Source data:
- Opening Delimiter -

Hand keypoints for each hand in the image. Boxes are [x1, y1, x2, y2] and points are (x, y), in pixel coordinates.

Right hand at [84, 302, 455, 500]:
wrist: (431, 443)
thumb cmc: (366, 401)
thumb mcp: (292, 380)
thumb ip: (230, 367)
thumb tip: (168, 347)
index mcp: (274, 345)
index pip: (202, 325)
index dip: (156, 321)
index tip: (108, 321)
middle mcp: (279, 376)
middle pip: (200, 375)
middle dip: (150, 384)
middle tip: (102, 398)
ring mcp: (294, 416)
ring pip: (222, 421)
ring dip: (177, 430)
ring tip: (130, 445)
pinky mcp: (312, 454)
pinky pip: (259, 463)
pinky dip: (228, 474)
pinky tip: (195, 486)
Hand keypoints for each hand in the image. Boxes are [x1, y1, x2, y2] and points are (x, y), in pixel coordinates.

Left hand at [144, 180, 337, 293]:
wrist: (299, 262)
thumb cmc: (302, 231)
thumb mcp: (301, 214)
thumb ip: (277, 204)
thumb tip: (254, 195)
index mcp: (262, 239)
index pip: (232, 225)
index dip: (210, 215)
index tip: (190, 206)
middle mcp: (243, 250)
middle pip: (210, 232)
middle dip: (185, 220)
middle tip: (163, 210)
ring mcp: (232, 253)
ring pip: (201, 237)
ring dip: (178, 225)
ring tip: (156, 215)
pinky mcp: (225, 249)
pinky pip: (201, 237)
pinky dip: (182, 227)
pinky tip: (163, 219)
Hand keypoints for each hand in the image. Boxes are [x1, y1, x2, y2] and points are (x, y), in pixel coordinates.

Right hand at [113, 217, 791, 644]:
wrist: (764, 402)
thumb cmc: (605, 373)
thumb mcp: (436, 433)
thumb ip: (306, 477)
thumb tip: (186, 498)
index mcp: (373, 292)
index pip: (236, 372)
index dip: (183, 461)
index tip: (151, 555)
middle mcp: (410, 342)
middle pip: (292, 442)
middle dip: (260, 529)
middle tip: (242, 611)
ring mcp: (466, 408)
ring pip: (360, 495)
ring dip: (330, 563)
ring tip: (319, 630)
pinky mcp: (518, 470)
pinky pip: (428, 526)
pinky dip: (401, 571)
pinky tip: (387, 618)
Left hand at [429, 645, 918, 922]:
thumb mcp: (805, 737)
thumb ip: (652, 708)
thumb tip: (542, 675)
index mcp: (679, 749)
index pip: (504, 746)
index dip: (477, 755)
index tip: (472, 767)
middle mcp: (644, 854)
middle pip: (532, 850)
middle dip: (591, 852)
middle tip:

- Closing Delimiter -

YOUR GOAL:
What you return must be the lines above that run from the line with "thumb mcp: (292, 380)" to the line with "thumb mcp: (301, 214)", inclusive, each copied exactly.

SOLUTION TO THIS PROBLEM:
thumb mcp: (292, 380)
thumb ip: (230, 367)
thumb tip: (168, 347)
index mcp: (274, 345)
index pip: (202, 325)
index dip: (156, 321)
index tip: (108, 321)
middle mcp: (279, 376)
middle pip: (200, 375)
middle dip: (150, 384)
middle tip: (102, 398)
ring mcp: (294, 416)
ring pip: (222, 421)
ring dip: (177, 430)
ring tip: (130, 445)
pinky mcp: (312, 454)
pinky pip: (259, 463)
pinky dip: (228, 474)
pinky tip: (195, 486)
Hand keypoints for each hand in the image. Boxes are [x1, y1, x2, y2] and points are (x, y), in pixel coordinates.

Left hand at [144, 180, 337, 293]:
wrist: (299, 262)
thumb cmc: (302, 231)
thumb mcp: (301, 214)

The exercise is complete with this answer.